住宅ローンやカードローンなどの返済を滞納していると、やがて財産を差押えられてしまい競売などに掛けられて強制的に売却されて換価されたり、給料を差押えられたりすることになりますが、税金の滞納によっても国税徴収法、地方税法などを根拠法令として給料などを差押えられることがあります。
この税金滞納による差押えは、債務整理によって解除できたり、帳消しにしたりすることができるのでしょうか。
債務整理とは何か
多額の借金を背負ってしまって返済を続けようにも続けられない状態になってしまったとき、債務者を救済するために法律で定められた手続きに債務整理という方法があります。
債務整理に定められた借金の整理方法には、「任意整理」、「民事再生(個人再生)」、「自己破産」の3つがあります。それぞれに特徴がありますが、法的に借金の見直し、整理を行って、借金を減らしたり、帳消しにしたりすることで借金に苦しんでいる人を救済することが共通した目的です。

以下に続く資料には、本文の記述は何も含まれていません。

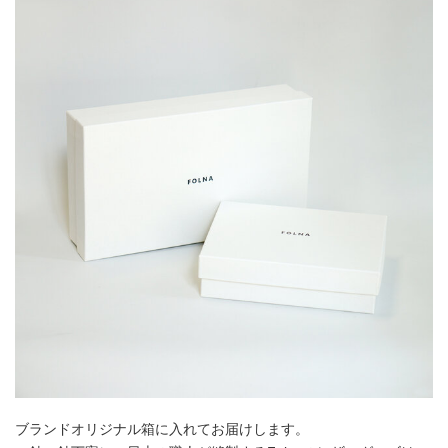
ブランドオリジナル箱に入れてお届けします。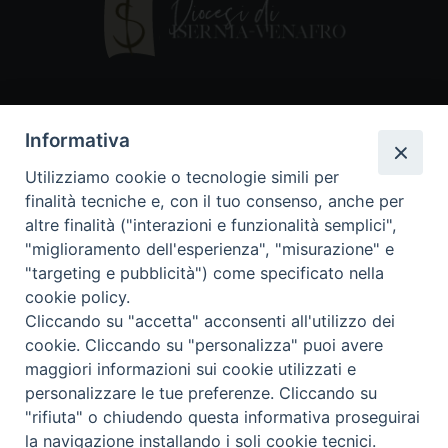
Contatti
Informativa
Piazza Andrea D'Isernia, 2
Utilizziamo cookie o tecnologie simili per
86170 Isernia
finalità tecniche e, con il tuo consenso, anche per
086550849
altre finalità ("interazioni e funzionalità semplici",
segreteria@diocesiiserniavenafro.it
"miglioramento dell'esperienza", "misurazione" e
"targeting e pubblicità") come specificato nella
I nostri social
cookie policy.
Cliccando su "accetta" acconsenti all'utilizzo dei
cookie. Cliccando su "personalizza" puoi avere
Copyright © 2018 - Diocesi di Isernia-Venafro (C.F.
maggiori informazioni sui cookie utilizzati e
90008750946). Riproduzione solo con permesso.
Tutti i diritti sono riservati
personalizzare le tue preferenze. Cliccando su
"rifiuta" o chiudendo questa informativa proseguirai
la navigazione installando i soli cookie tecnici.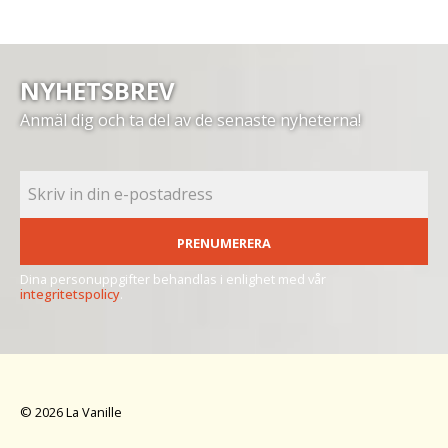
NYHETSBREV
Anmäl dig och ta del av de senaste nyheterna!
PRENUMERERA
Dina personuppgifter behandlas i enlighet med vår
integritetspolicy
.
© 2026 La Vanille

この債務整理の方法のうち、「民事再生(個人再生)」または「自己破産」を行うと、「強制執行停止の申立」によって給与などの差押えを解除させることができます。しかし、一番簡単に取り組むことができる任意整理では差押えを解除することができませんので注意が必要です。

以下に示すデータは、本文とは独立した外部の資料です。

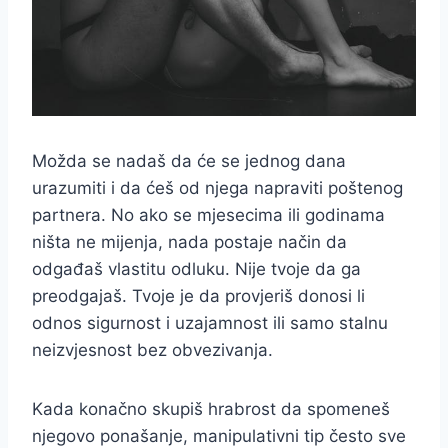
Možda se nadaš da će se jednog dana
urazumiti i da ćeš od njega napraviti poštenog
partnera. No ako se mjesecima ili godinama
ništa ne mijenja, nada postaje način da
odgađaš vlastitu odluku. Nije tvoje da ga
preodgajaš. Tvoje je da provjeriš donosi li
odnos sigurnost i uzajamnost ili samo stalnu
neizvjesnost bez obvezivanja.
Kada konačno skupiš hrabrost da spomeneš
njegovo ponašanje, manipulativni tip često sve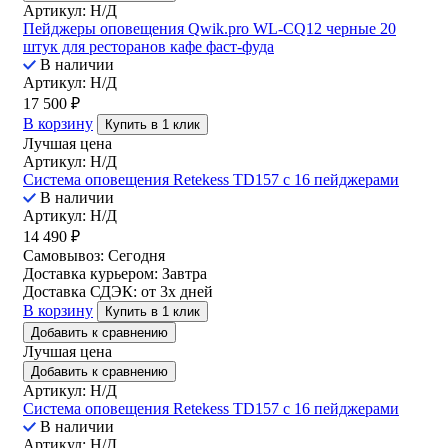
Артикул: Н/Д
Пейджеры оповещения Qwik.pro WL-CQ12 черные 20
штук для ресторанов кафе фаст-фуда
В наличии
Артикул: Н/Д
17 500
₽
В корзину
Купить в 1 клик
Лучшая цена
Артикул: Н/Д
Система оповещения Retekess TD157 с 16 пейджерами
В наличии
Артикул: Н/Д
14 490
₽
Самовывоз:
Сегодня
Доставка курьером:
Завтра
Доставка СДЭК:
от 3х дней
В корзину
Купить в 1 клик
Добавить к сравнению
Лучшая цена
Добавить к сравнению
Артикул: Н/Д
Система оповещения Retekess TD157 с 16 пейджерами
В наличии
Артикул: Н/Д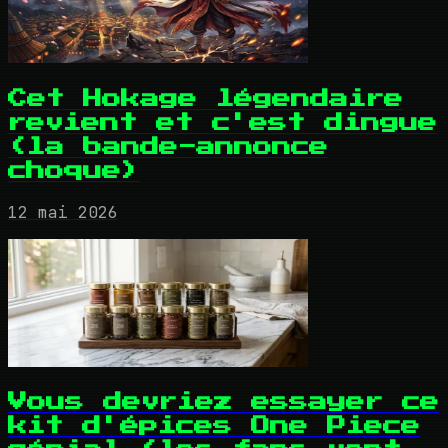
Cet Hokage légendaire
revient et c'est dingue
(la bande-annonce
choque)
12 mai 2026
Vous devriez essayer ce
kit d'épices One Piece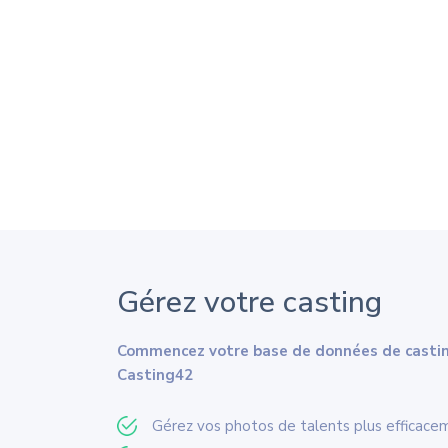
Gérez votre casting
Commencez votre base de données de castin
Casting42
Gérez vos photos de talents plus efficace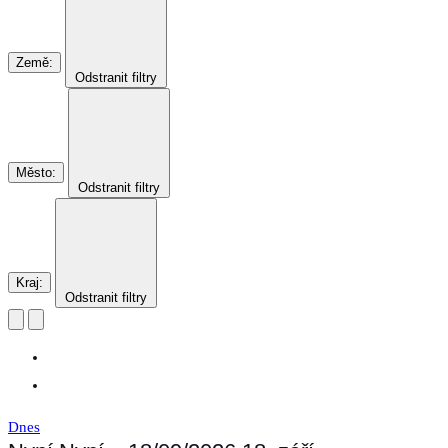
Země
:
Odstranit filtry
Město
:
Odstranit filtry
Kraj
:
Odstranit filtry
Dnes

ところで税金の滞納による差押えであっても、債務整理を行うことで解除することが可能なのでしょうか。
税金の滞納は解除不可
多額の借金に苦しんでいるとカードローンなどの民間の借金返済だけでなく、固定資産税などの税金の支払いも苦しくなってきます。民間業者からの借金は、抵当権等の担保権の設定が無い場合には、債務名義の裁判が行われ、財産の差押えが行われます。しかし、税金の滞納の場合には、根拠法令が異なるため裁判不要で財産を差押えることが可能です。
そして税金滞納による差押えは、「民事再生(個人再生)」または「自己破産」による「強制執行停止の申立」では、解除することができません。
税金滞納には十分な注意が必要
税金の滞納によって、いったん差押えをされてしまうと、それを解除するのは民間の差押えと異なり、なかなか難しいです。税金の滞納による差押えがあると再生計画の履行可能性が疑問視されるため、「民事再生(個人再生)」の再生計画が認可されないこともあります。
もし、今後債務整理を行うことを考えているのでしたら、債務整理実行の妨げになることの無いように、税金滞納による差押え予告書などの通知を受けた場合には、誠意をもって対応し、分割払いなどで支払う意思などをみせて差押えを回避することが大切です。